Se Tremonti non brilla quando riferisce alla Camera, Umberto Bossi appare confuso e si smentisce consecutivamente più volte del solito. Considerato che si tratta di un Ministro del Governo in carica, è lecito ritenere che questo stato di confusione sia ascrivibile anche al Governo stesso.

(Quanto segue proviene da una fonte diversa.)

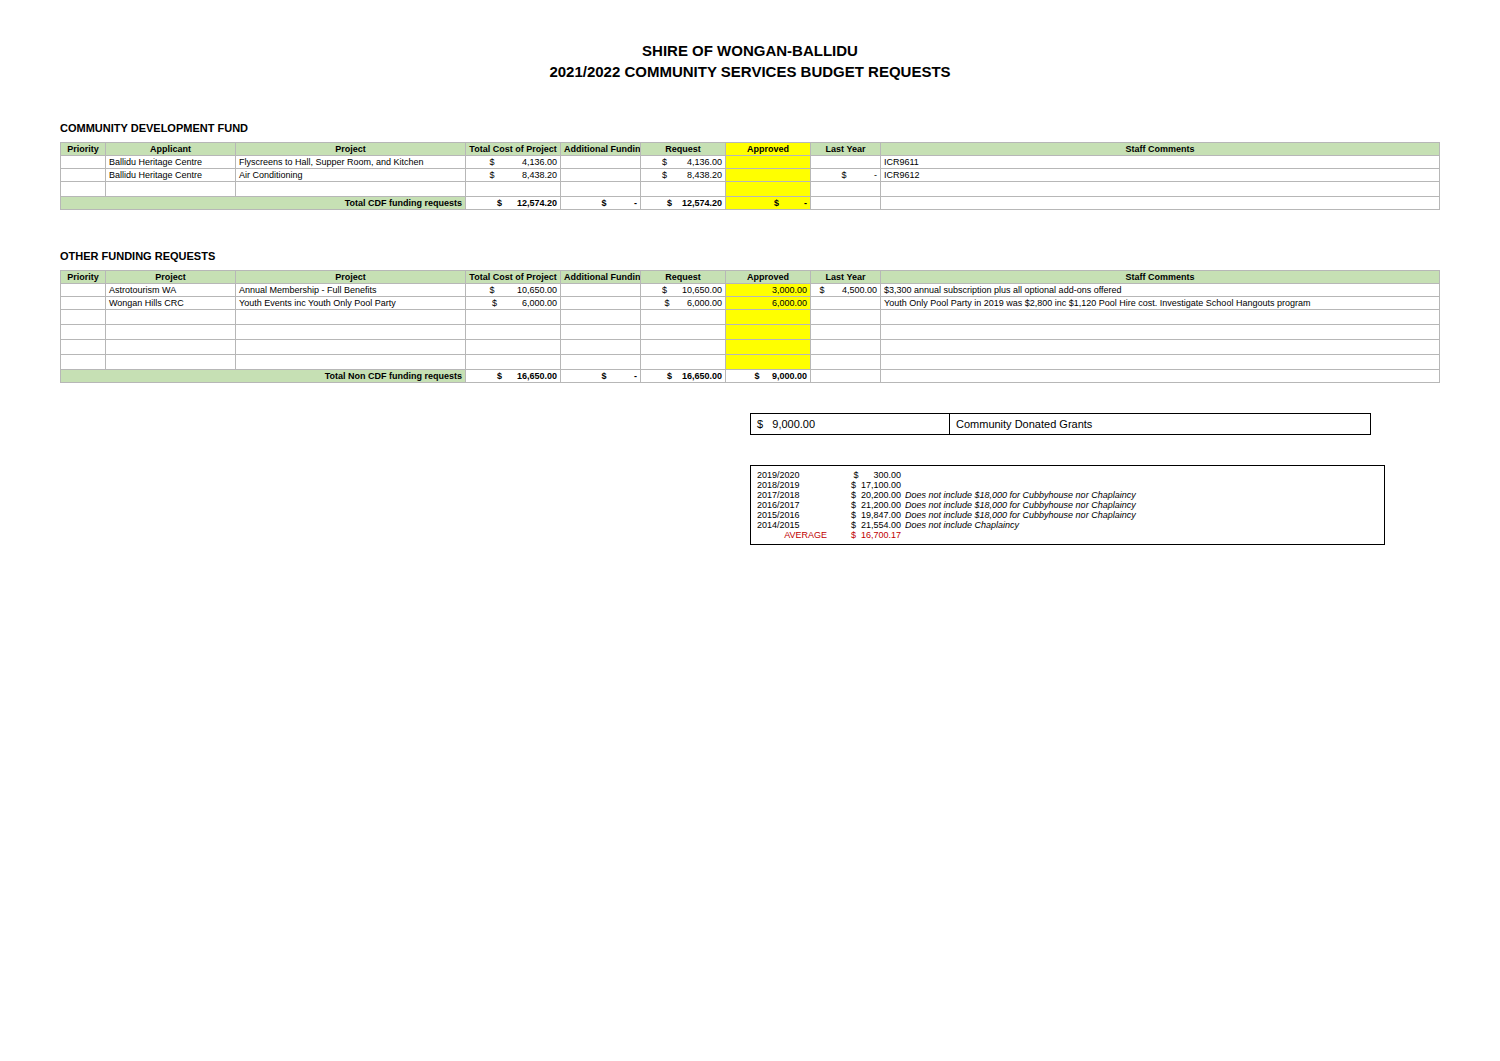SHIRE OF WONGAN-BALLIDU
2021/2022 COMMUNITY SERVICES BUDGET REQUESTS
COMMUNITY DEVELOPMENT FUND
| Priority | Applicant | Project | Total Cost of Project | Additional Funding | Request | Approved | Last Year | Staff Comments |
| --- | --- | --- | --- | --- | --- | --- | --- | --- |
| | Ballidu Heritage Centre | Flyscreens to Hall, Supper Room, and Kitchen | $ 4,136.00 | | $ 4,136.00 | | | ICR9611 |
| | Ballidu Heritage Centre | Air Conditioning | $ 8,438.20 | | $ 8,438.20 | | $ - | ICR9612 |
| Total CDF funding requests | $ 12,574.20 | $ - | $ 12,574.20 | $ - | | |
OTHER FUNDING REQUESTS
| Priority | Project | Project | Total Cost of Project | Additional Funding | Request | Approved | Last Year | Staff Comments |
| --- | --- | --- | --- | --- | --- | --- | --- | --- |
| | Astrotourism WA | Annual Membership - Full Benefits | $ 10,650.00 | | $ 10,650.00 | 3,000.00 | $ 4,500.00 | $3,300 annual subscription plus all optional add-ons offered |
| | Wongan Hills CRC | Youth Events inc Youth Only Pool Party | $ 6,000.00 | | $ 6,000.00 | 6,000.00 | | Youth Only Pool Party in 2019 was $2,800 inc $1,120 Pool Hire cost. Investigate School Hangouts program |
| Total Non CDF funding requests | $ 16,650.00 | $ - | $ 16,650.00 | $ 9,000.00 | | |
| $ 9,000.00 | Community Donated Grants |
| 2019/2020 | $ 300.00 | |
| 2018/2019 | $ 17,100.00 | |
| 2017/2018 | $ 20,200.00 | Does not include $18,000 for Cubbyhouse nor Chaplaincy |
| 2016/2017 | $ 21,200.00 | Does not include $18,000 for Cubbyhouse nor Chaplaincy |
| 2015/2016 | $ 19,847.00 | Does not include $18,000 for Cubbyhouse nor Chaplaincy |
| 2014/2015 | $ 21,554.00 | Does not include Chaplaincy |
| AVERAGE | $ 16,700.17 | |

Se solo ieri, dalle pagine de La Padania, il leader del carroccio tuonava tutto il suo populismo al grido di Le pensioni dei lavoratori non si toccano, qualcuno doveva poi segnalargli che, in caso di manovra stringente, avrebbero dovuto scegliere: o le pensioni o la patrimoniale. E così, dalla Lega, si levavano gli scudi: No alla patrimoniale. Ma la scelta è fra l'una o l'altra, parrebbe. E così, eccolo, Bossi, a ripiegare su un Vedremo.

Poi il Senatur aveva ammesso candidamente il commissariamento dell'Italia da parte della Bce: Va bene così, dichiarava l'8 agosto 2011. Oggi, dopo il fumoso discorso di Tremonti - che Bossi ha definito, perlappunto, Fumoso, al punto che Tremonti ha detto, durante la risposta alle repliche dei vari rappresentanti di gruppi parlamentari, che è una cosa di cui dovranno discutere - Bossi ha cambiato di nuovo linea.

Ora sostiene che quello della Bce sia un tentativo per far saltare il governo.

E se la prende con Mario Draghi, non perché, insieme a Trichet, impone l'ingerenza politica della Bce all'Italia dettando l'agenda delle riforme da effettuare, con una lettera ancora adesso non resa pubblica - cosa fuori da ogni logica democratica -, ma secondo la solita retorica nostrana: Temo che quella lettera sia stata fatta a Roma e lui da qui è andato in Europa ma è sempre a Roma.

Si decidesse, il Ministro per le Riforme Istituzionali. Perché l'Italia ha bisogno di sapere cosa pensino effettivamente e cosa abbiano intenzione di fare, lui e il suo Governo.